- Coat of arms

Location
- Country: Australia
- Territory: Adelaide Plains; Barossa Valley; Kangaroo Island;
- Ecclesiastical province: South Australia
- Metropolitan: Archbishop of Adelaide
- Headquarters: 18 King William Road; North Adelaide SA 5006;
- Coordinates: 34°54′46″S 138°35′53″E﻿ / ﻿34.91278°S 138.59806°E

Information
- Denomination: Anglican
- Established: 25 June 1847
- Cathedral: St Peter's Cathedral, Adelaide
- Language: English

Current leadership
- Parent church: Anglican Church of Australia
- Archbishop: Brad Billings;
- Assistant bishops: Tim Harris; (since 2011); Chris McLeod; (since 2015); Sophie Relph-Christopher; (since 2024);
- Dean: Chris McLeod; (since 2021);

Website
- adelaideanglicans.com

= Anglican Diocese of Adelaide =

Diocese of the Anglican Church of Australia

The Anglican Diocese of Adelaide is a diocese of the Anglican Church of Australia. It is centred in the city of Adelaide in the state of South Australia and extends along the eastern shore of the Gulf St Vincent from the town of Eudunda in the north to Aldgate in the south. The diocesan cathedral is Saint Peter's Cathedral in Adelaide. The diocese was founded in 1847 with Augustus Short as the first bishop.

==History==
The diocese was founded by letters patent of 25 June 1847 and now forms part of the Province of South Australia, together with the Diocese of Willochra (1915) and the Diocese of The Murray (1969). Since 1970, the Bishop of Adelaide, as the senior bishop of the province (known as the metropolitan), has borne the title of archbishop.

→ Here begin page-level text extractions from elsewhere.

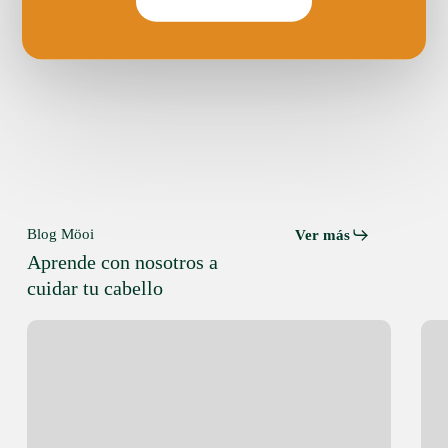
Blog Möoi
Ver más
Aprende con nosotros a
cuidar tu cabello
Problemas
Guí
Capilares
comp
en
cui
Hombres:
del
Causas,
cabe
Soluciones
que
y
toda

Jeffrey Driver retired as Archbishop of Adelaide in 2016. Following a process of nomination, an election synod held in December 2016 resolved to invite Geoffrey Smith, then an assistant bishop in the Diocese of Brisbane, to be the 10th Archbishop of Adelaide. He was installed on 28 April 2017. On 7 April 2020, Smith was elected as the Primate of Australia, the first Archbishop of Adelaide to hold the office.

Smith stepped down as primate on 31 October 2025 and was succeeded by Mark Short. He retired as archbishop on 8 November 2025 and was planning to relocate to the Sunshine Coast with his wife, Lynn. In 2026, Smith was succeeded as archbishop by Brad Billings, formerly an assistant bishop in the Diocese of Melbourne.
==Assistant bishops==
John Vockler was consecrated coadjutor bishop in 1959. Lionel Renfrey was an assistant bishop of the diocese in 1988.

The current assistant bishops in the diocese are:
- Tim Harris – ordained (consecrated) as an assistant bishop and Bishop for Mission and Evangelism in 2011 and became bishop administrator during the 2016–2017 vacancy in the see.
- Chris McLeod – ordained (consecrated) on 11 April 2015 as assistant bishop with special responsibility for ministry alongside Aboriginal people in South Australia and National Aboriginal Bishop. Appointed Dean of St Peter's Cathedral in 2021.
- Sophie Relf-Christopher – consecrated assistant bishop on 15 August 2024.

==List of archdeacons==
In 1866, there was one archdeaconry: W. J. Woodcock was Archdeacon of Adelaide.